ASSIGNED TASK:
In the listing below, find each line that holds "down" and list it.

DATA:
"""

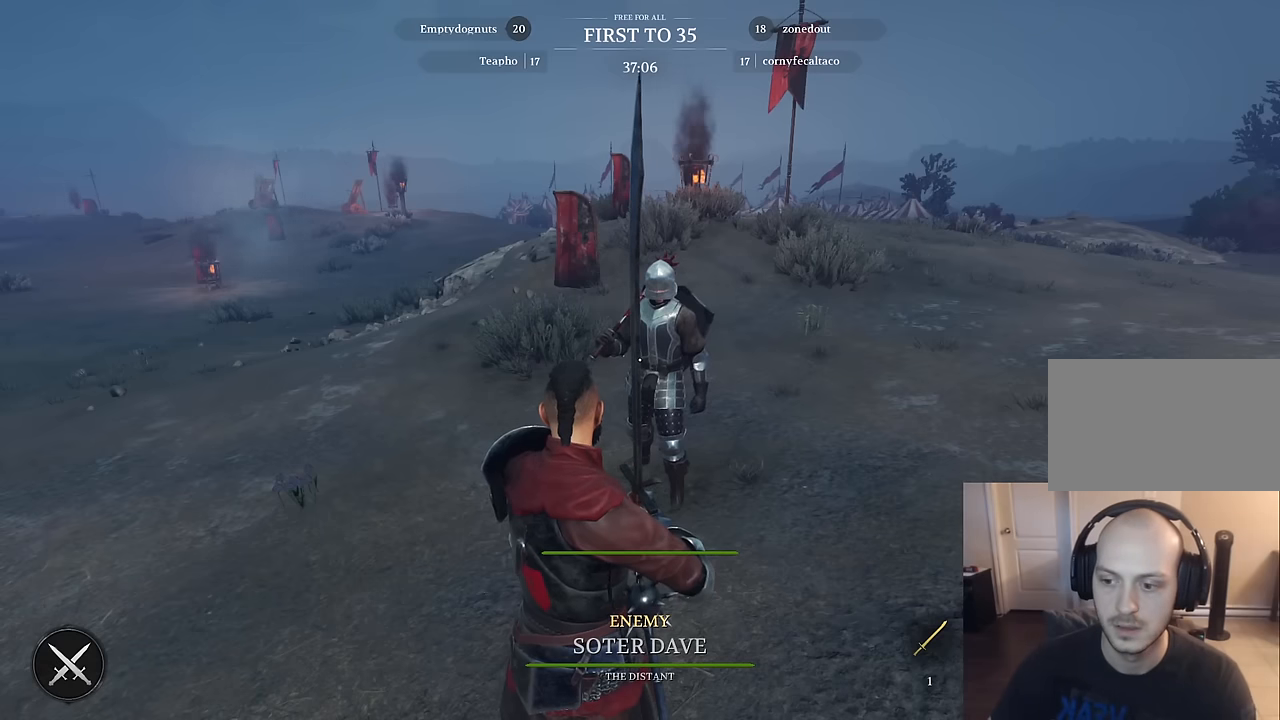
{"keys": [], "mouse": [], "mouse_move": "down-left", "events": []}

"""
"""

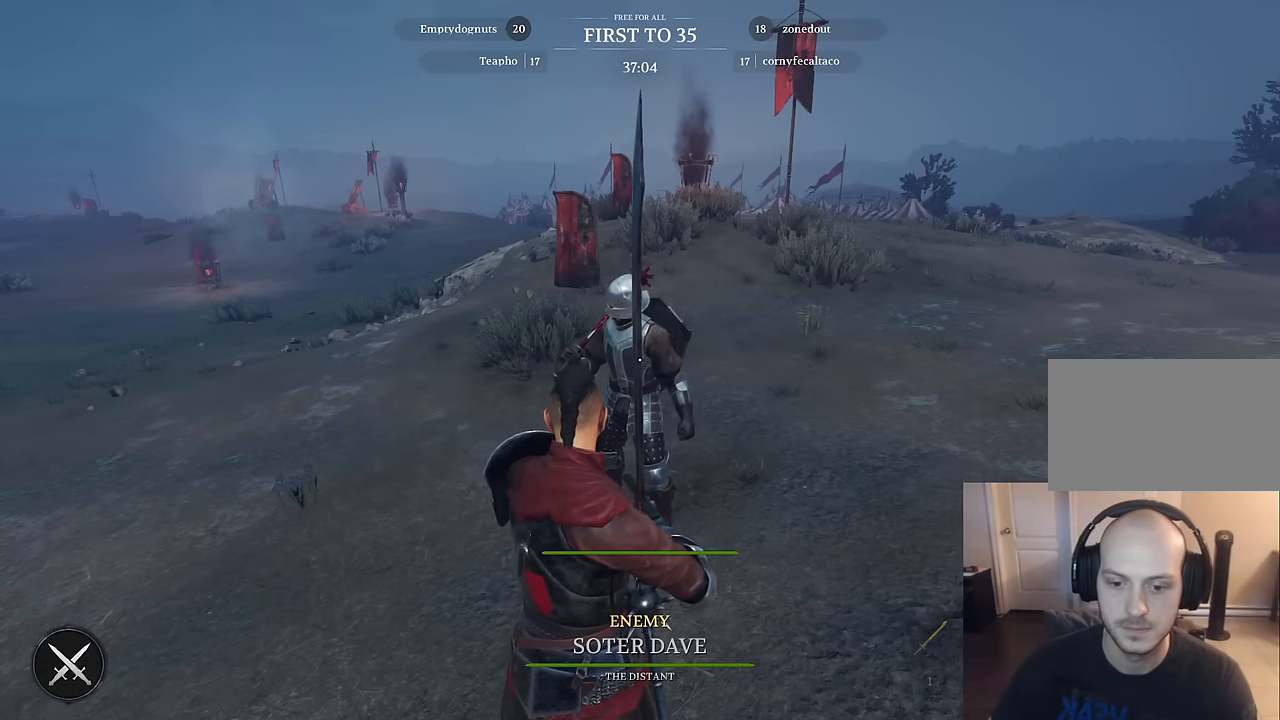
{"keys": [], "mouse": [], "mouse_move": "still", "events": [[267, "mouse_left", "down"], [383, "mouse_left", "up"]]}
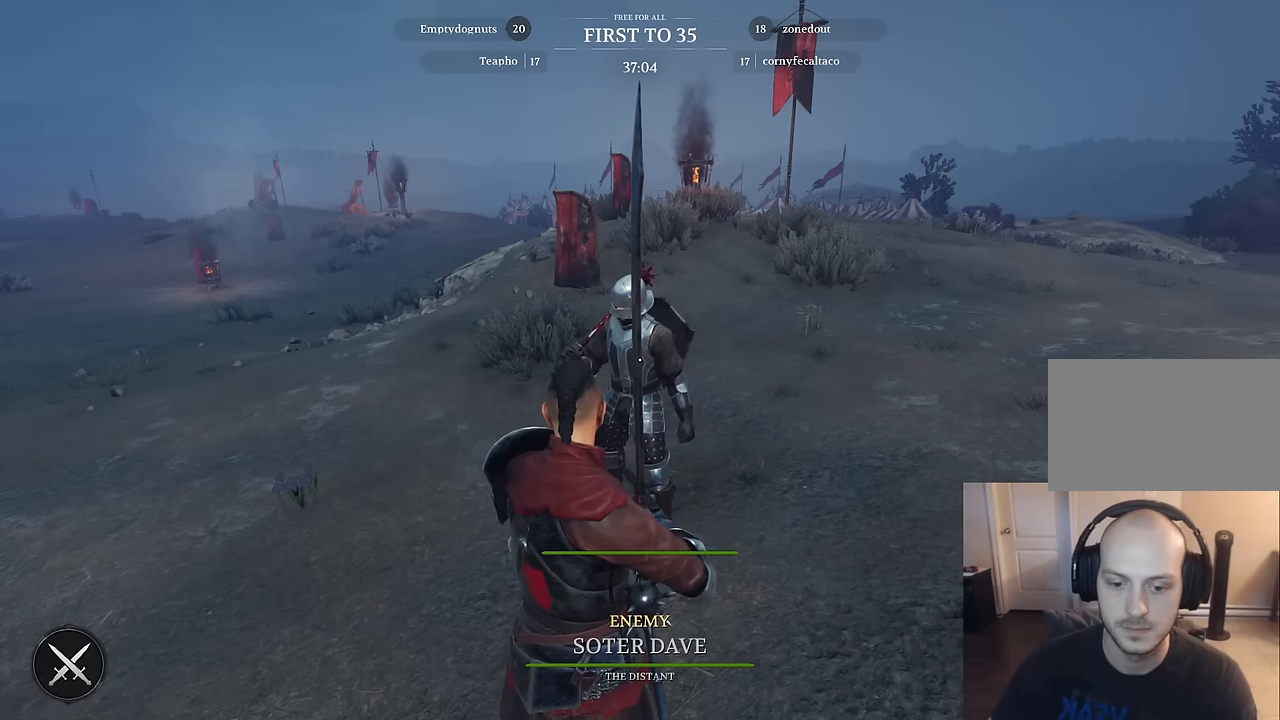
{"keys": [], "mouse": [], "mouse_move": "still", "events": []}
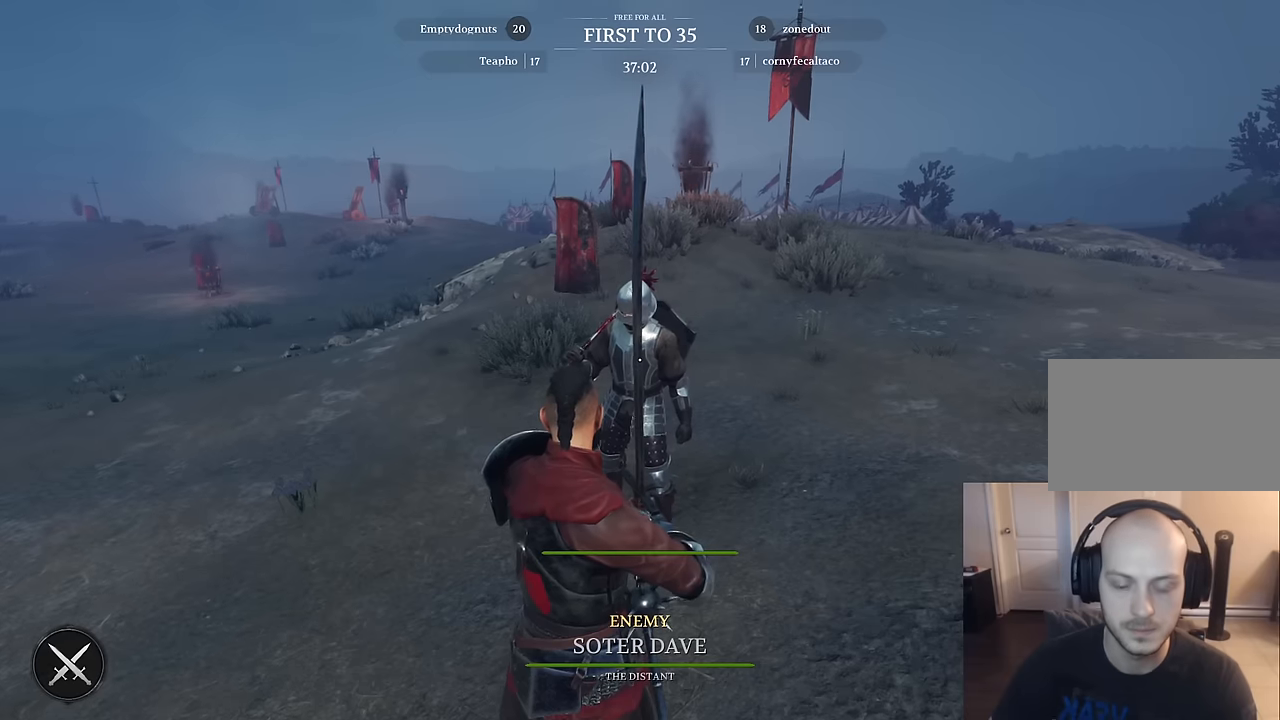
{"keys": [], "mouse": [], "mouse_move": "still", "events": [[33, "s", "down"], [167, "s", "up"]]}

"""

RESPONSE FOR THIS EXERCISE:
{"keys": [], "mouse": [], "mouse_move": "down-left", "events": []}
{"keys": [], "mouse": [], "mouse_move": "still", "events": [[267, "mouse_left", "down"], [383, "mouse_left", "up"]]}
{"keys": [], "mouse": [], "mouse_move": "still", "events": [[33, "s", "down"], [167, "s", "up"]]}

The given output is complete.